I was wondering if there is any good and clean oo implementation of bayesian filtering for spam and text classification? For learning purposes.
maybe https://ci-bayes.dev.java.net/ or what about http://www.cs.cmu.edu/~javabayes/Home/node2.html?
I never played with either.
Here is an implementation of Bayesian filtering in C#: A Naive Bayesian Spam Filter for C# (hosted on CodeProject).
In French, but you should be able to find the download link :) PHP Naive Bayesian Filter
I definitely recommend Weka which is an Open Source Data Mining Software written in Java:
Weka is a collection of machine learning algorithms for data mining tasks. The algorithms can either be applied directly to a dataset or called from your own Java code. Weka contains tools for data pre-processing, classification, regression, clustering, association rules, and visualization. It is also well-suited for developing new machine learning schemes.
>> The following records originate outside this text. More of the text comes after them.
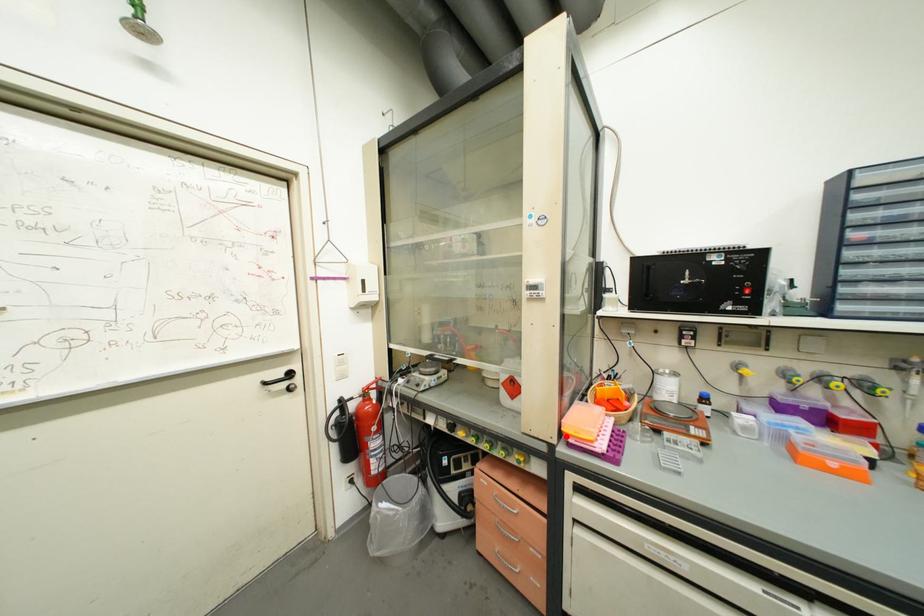
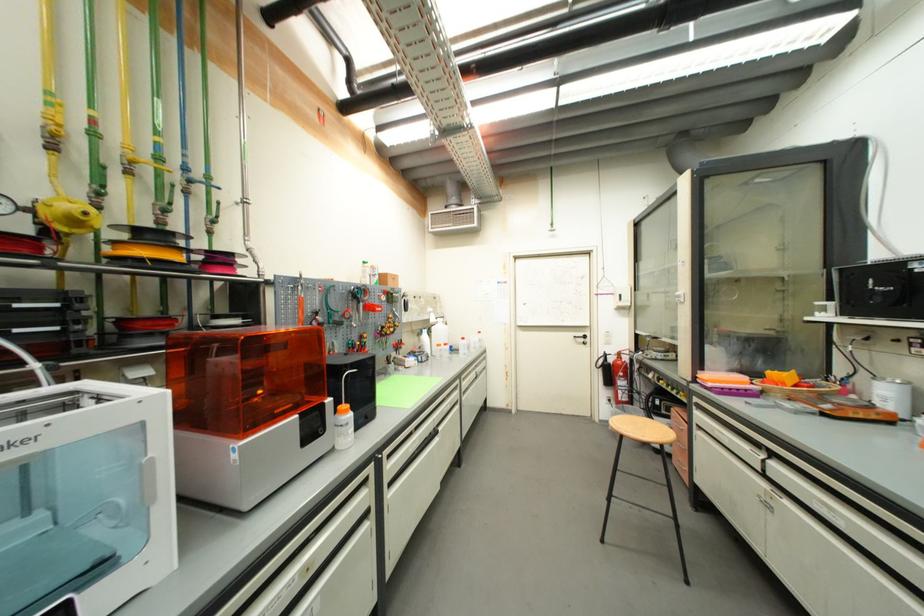
Find the pixel in the second image that matches the highlighted location in the first image.

(699, 379)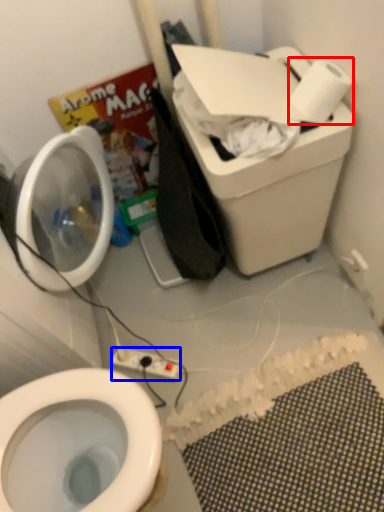
Question: Which point is closer to the camera, toilet paper (highlighted by a red box) or electric outlet (highlighted by a blue box)?

Choices:
 (A) toilet paper
 (B) electric outlet

Answer: (A)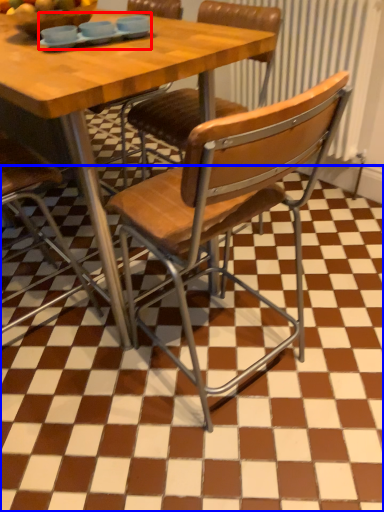
Question: Which object is closer to the camera taking this photo, tableware (highlighted by a red box) or tile (highlighted by a blue box)?

Choices:
 (A) tableware
 (B) tile

Answer: (B)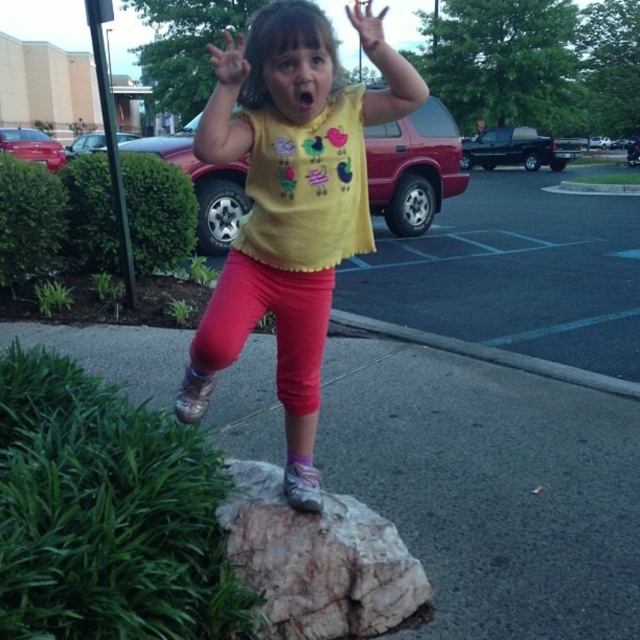
Question: Is gray asphalt pavement at center above matte yellow shirt at center?

Choices:
 (A) yes
 (B) no

Answer: (B)

Question: Can you confirm if gray asphalt pavement at center is positioned to the right of matte yellow shirt at center?

Choices:
 (A) yes
 (B) no

Answer: (B)

Question: Is gray asphalt pavement at center thinner than matte yellow shirt at center?

Choices:
 (A) yes
 (B) no

Answer: (B)

Question: Which point appears farthest from the camera in this image?

Choices:
 (A) (545, 598)
 (B) (362, 141)

Answer: (A)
As mentioned above, it ships with a bunch of different classifiers like SVM, Winnow, C4.5, Naive Bayes (of course) and many more (see the API doc). Note that a lot of classifiers are known to have much better perfomance than Naive Bayes in the field of spam detection or text classification.
Furthermore Weka brings you a very powerful GUI…
Don't waste your time on SPAM filtering usages. Spammers easily bypass Bayesian filtering by adding random text to their spam emails.
FIX:
OK,OK, Bayesian filtering can be useful when trained personally.
However, at a corporate level or above, its probably useless.